I have friends who have had cancer. They have been brave and extraordinary. One of my friends, Gay Edwards, took the illness and turned it into good for others in that she put together a series of healing meditative CDs that can be found at her website, www.bridgestohealingenergy.com. What a gift she is to the rest of us. If I ever got cancer, I'd look to my friends like Gay, who have gone through it, for guidance on how to get to the other side of it.
So that's my saga. It's part of the reason I haven't blogged this week. Between traveling and this (and a busy week overall), I've been completely wiped out. But happy. How can I not be happy? What great news. A new lease on life, as the expression goes.
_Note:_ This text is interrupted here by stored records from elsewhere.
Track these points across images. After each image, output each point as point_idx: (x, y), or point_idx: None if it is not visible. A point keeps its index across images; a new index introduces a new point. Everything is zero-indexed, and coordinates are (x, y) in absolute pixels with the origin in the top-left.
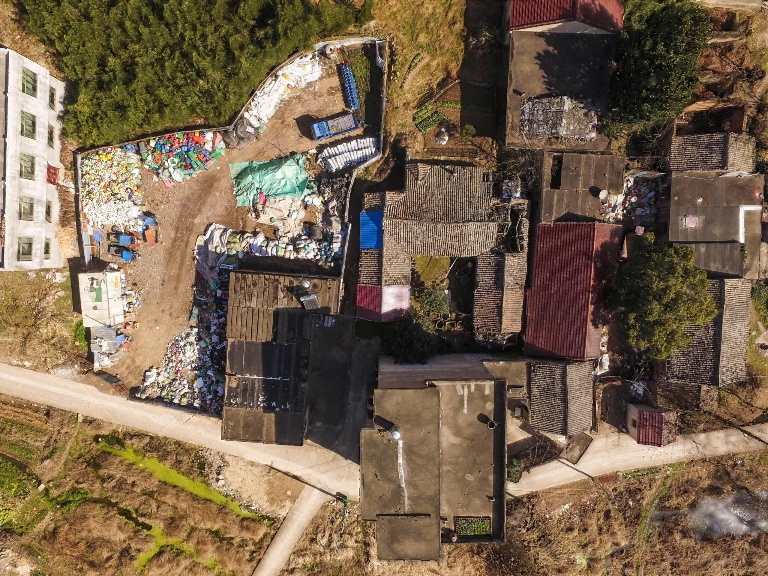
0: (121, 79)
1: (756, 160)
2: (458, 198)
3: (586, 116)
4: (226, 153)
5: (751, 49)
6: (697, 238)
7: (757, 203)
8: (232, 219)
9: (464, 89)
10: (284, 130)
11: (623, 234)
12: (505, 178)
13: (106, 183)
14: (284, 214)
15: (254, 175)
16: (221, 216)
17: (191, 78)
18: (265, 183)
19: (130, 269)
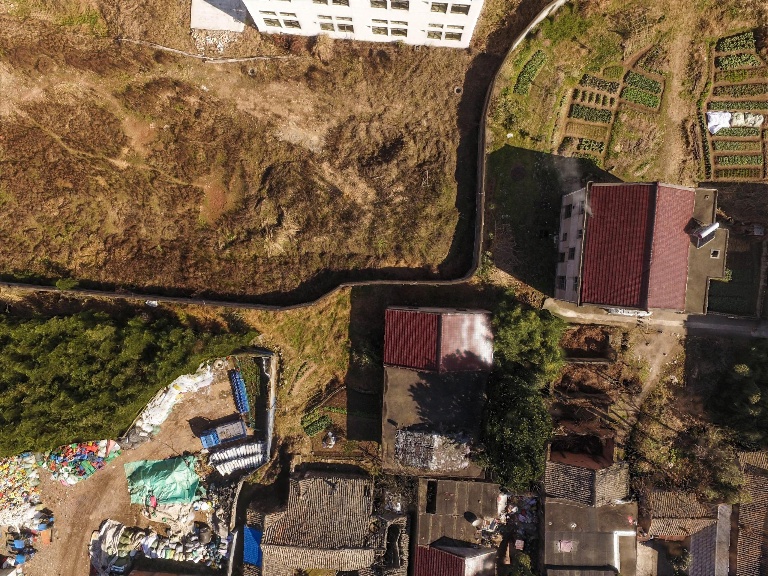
0: (9, 417)
1: (636, 471)
2: (338, 516)
3: (458, 449)
4: (121, 454)
5: (628, 362)
6: (572, 562)
7: (631, 529)
8: (126, 515)
9: (350, 395)
10: (177, 431)
11: (507, 539)
12: (387, 490)
13: (2, 491)
14: (174, 518)
15: (145, 480)
16: (116, 512)
17: (75, 415)
18: (156, 487)
19: (27, 563)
And next year I won't wait the six months that I waited this year to get my mammogram. And from now on, I'll actually do those monthly exams that they tell you to do. And in the meantime, maybe there's something I can do for the women who had different news on Tuesday about the results of their exams. I don't know yet what that is. But I've been thinking a lot about them.
UPDATE: I emailed my friend Gay to let her know I'd made the preceding post. She emailed me today. Here's what she said.
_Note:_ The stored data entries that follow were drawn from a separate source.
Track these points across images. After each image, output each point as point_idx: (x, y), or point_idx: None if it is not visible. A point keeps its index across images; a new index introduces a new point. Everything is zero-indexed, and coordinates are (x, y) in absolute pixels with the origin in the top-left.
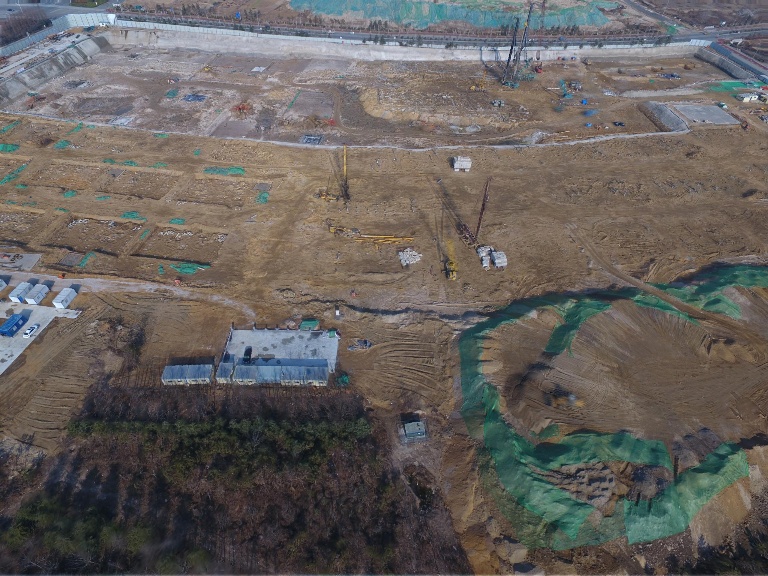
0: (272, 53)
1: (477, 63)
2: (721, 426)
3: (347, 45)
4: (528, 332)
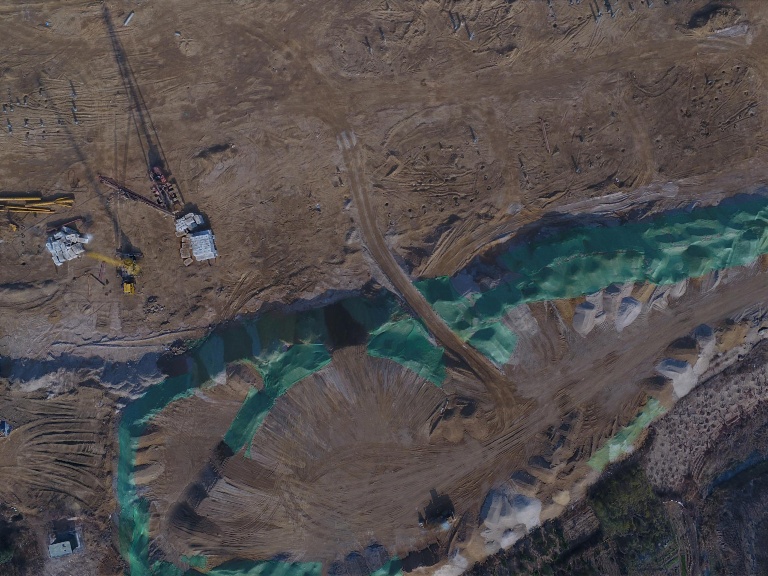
0: None
1: None
2: (395, 539)
3: None
4: (208, 410)
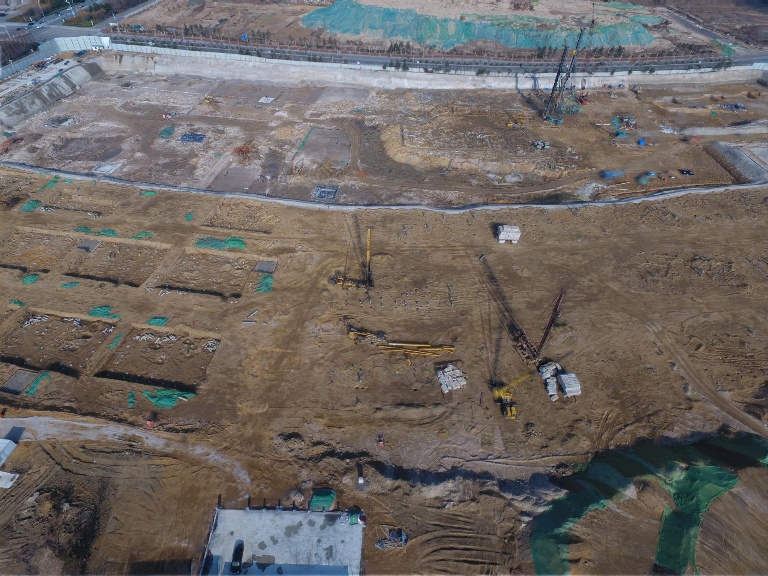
0: (281, 80)
1: (512, 92)
2: None
3: (365, 71)
4: (628, 525)
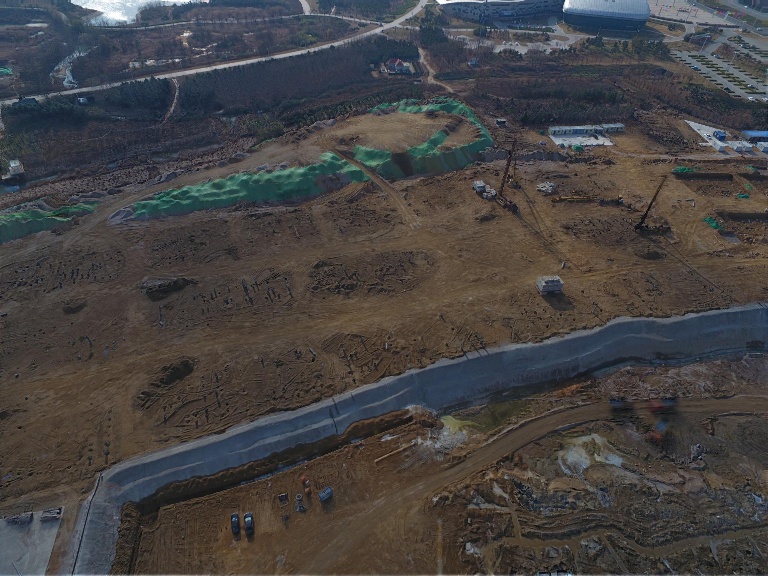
0: None
1: None
2: None
3: None
4: (457, 142)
I just read your Cancer Post. What an amazing story. This is a story every one, yes, man and woman should read. This crappy disease effects all of us in one way or another. So many people will face this first hand, as I did almost 4 years ago. Beth, I'm not glad I had cancer, and sometimes the possibility of a 'return' of this disease scares the beegeebers out of me. And, yet, my experience with this particular life challenge has left me a much better person than I ever could have become without the catapulting effect of the Big C. For You, My Sister, I am just so profoundly pleased that you will not face this. Stay healthy, and happy, my friend.
It was nice to read about MY STORY through your words. Thanks for the plug and your sincere words about my experience. You are a lovely, huge-hearted person.
I recommend these books for your reading on this topic:
The China Study...T. Colin Campbell
Cancer Free...Bill Henderson
They are all excellent, and each author will give you his 'take' on how to remain cancer/heart disease free for life. Amazing studies! In-Joy...most you can get on Amazon.